The Sarbanes-Oxley Act of 2002 focuses on enterprise and public companies, and the majority of small business do not have to heed the rules. The exceptions are small businesses that expect to become acquired by a publicly held company and small businesses that provide products or services to large corporations. In the latter case, the large corporations must work with their small business suppliers on compliance.
Even if you’re not on the SOX radar, you can still benefit from initiating your own version of the security requirements of SOX. A lot of SOX regulations make good security sense that can protect your company regardless of its SOX status.
- Determine who’s in charge of security. Even a small company can designate a “chief security officer” — perhaps the most tech-savvy senior manager — who will be responsible for reports and recommendations to be shared with management, investors, employees, consultants, and contractors.
- Create policies for the full scope of security.

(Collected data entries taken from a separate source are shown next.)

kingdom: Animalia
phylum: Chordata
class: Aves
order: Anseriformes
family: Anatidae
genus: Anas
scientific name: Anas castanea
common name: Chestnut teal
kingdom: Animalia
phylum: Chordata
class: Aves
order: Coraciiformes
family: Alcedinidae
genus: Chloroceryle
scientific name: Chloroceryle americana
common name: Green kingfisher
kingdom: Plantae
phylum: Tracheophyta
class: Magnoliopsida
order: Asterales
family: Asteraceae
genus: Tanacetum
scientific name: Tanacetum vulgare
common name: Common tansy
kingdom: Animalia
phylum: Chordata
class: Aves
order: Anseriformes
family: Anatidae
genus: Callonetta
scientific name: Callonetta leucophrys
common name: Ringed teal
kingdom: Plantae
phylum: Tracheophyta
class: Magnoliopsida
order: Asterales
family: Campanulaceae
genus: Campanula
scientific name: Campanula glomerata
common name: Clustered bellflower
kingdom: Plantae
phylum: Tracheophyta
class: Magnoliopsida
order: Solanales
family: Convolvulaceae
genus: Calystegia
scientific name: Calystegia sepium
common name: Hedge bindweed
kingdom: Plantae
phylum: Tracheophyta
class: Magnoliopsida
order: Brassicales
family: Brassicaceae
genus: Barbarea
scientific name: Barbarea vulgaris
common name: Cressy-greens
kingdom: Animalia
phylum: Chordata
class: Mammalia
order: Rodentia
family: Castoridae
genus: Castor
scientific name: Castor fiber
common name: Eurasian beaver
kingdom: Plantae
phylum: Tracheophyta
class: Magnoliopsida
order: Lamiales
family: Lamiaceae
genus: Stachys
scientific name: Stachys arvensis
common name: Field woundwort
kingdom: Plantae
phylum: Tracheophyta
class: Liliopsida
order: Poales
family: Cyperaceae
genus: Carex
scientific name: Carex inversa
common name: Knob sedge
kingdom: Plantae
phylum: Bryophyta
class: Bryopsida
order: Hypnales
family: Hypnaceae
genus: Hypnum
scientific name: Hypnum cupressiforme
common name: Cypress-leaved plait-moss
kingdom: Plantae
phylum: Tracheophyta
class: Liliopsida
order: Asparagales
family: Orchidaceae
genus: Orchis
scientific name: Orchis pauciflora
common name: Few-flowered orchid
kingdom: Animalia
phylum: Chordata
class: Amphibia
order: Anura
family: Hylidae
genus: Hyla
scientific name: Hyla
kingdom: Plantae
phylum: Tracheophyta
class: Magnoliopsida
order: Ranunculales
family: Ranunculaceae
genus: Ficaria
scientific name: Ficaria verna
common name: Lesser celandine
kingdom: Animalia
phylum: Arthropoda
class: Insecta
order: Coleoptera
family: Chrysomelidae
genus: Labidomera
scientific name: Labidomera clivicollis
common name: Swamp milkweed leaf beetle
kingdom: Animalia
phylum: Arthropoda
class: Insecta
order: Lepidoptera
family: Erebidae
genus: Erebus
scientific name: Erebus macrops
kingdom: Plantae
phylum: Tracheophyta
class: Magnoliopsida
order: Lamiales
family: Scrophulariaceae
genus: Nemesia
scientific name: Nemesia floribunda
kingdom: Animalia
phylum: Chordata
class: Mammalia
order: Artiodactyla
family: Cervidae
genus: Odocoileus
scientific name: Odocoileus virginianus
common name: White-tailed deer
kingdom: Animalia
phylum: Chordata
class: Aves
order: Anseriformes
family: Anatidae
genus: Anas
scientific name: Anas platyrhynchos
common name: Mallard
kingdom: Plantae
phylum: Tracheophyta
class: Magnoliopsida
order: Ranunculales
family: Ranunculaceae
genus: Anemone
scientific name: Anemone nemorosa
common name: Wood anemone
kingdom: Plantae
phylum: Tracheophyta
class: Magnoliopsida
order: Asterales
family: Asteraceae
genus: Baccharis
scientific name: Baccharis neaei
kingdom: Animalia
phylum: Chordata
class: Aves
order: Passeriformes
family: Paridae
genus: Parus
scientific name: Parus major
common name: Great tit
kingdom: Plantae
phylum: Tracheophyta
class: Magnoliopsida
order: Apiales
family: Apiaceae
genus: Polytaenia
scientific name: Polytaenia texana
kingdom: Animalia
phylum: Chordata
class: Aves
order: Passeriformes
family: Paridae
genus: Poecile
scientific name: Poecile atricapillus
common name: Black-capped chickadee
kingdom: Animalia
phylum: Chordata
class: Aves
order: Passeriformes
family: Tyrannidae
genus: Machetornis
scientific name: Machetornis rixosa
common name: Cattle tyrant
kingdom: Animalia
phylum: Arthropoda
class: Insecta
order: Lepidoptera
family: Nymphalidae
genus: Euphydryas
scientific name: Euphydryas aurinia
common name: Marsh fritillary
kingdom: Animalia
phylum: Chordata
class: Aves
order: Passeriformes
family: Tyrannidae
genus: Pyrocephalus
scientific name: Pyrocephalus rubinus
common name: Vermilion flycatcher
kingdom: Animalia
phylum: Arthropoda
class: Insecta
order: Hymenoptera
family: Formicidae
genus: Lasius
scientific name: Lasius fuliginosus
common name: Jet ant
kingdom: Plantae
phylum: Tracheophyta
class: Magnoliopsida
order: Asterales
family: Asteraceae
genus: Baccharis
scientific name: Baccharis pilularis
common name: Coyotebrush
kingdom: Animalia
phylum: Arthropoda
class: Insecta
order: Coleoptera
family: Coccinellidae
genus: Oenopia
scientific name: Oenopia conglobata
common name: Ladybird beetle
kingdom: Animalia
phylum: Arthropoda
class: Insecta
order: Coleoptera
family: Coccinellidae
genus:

Policy statements and guidelines should influence the way you conduct your everyday business. Consider these questions as you develop your very own security policy:
- Do our security policies, such as business conduct guidelines for Web usage, apply to everyone in our supply chain?
- Do policies extend to contractors, suppliers, customers, and business partners?
- Are all parties connecting into our network conforming to the same security policies?
- Will a natural disaster affect our security and IT assets? Take the time to write out a few worst-case scenarios and the response your IT manager should take. If you live in California, for example, build IT security into your earthquake plan. Make plans to have this available to the next person in charge if you’re away when disaster strikes.
- Be prepared for the unseen costs of a security breach. Discuss with your lawyer how damages to your company from a security breach can show up as a restatement. Some recompensable damages include:
- Loss of electrical power
- Cost of rebooting critical locations
- Cost of labor to handle damage from blended malicious attacks
- Integrate Internet security with physical security. Include the chief security officer visibility in your company’s overall security planning. In the event of a physical security threat, such as a fire or impending flood, make sure the person responsible for the building understands the requirements of the IT manager.
- Don’t wait until you see a security problem. External consultants can help with Internet security planning and perform both internal audits to redefine cyber-security objectives. It’s hard to imagine, but many companies don’t even know they’ve had a security breach until long after they’ve been attacked.
- Raise security awareness through education, publicity, and training. Use pre-existing internal channels to increase preparedness, compliance, and overall education. Create an email alias that goes to a response team focused on business continuity in the event of a major security incident.
- Prioritize your company’s IT assets and protect them. Scrutinize the essential business services that are critical to the company and the IT resources that support them. Areas will include electrical power, telecommunications, banking, transactions, and communications mobility.
- What are the company’s core services?
- Are they adequately protected?
- Are they adequately secured in a legally compliant way?
- Work with legal counsel to address compliance and liability issues. Threats to an enterprise’s security are changing so quickly that it’s a challenge to stay secure and stay legally compliant. Go the extra mile and build in hardened layers of security at every connection edge of the IT network, especially if you are a small business that someday hopes to work with larger, publicly traded corporations.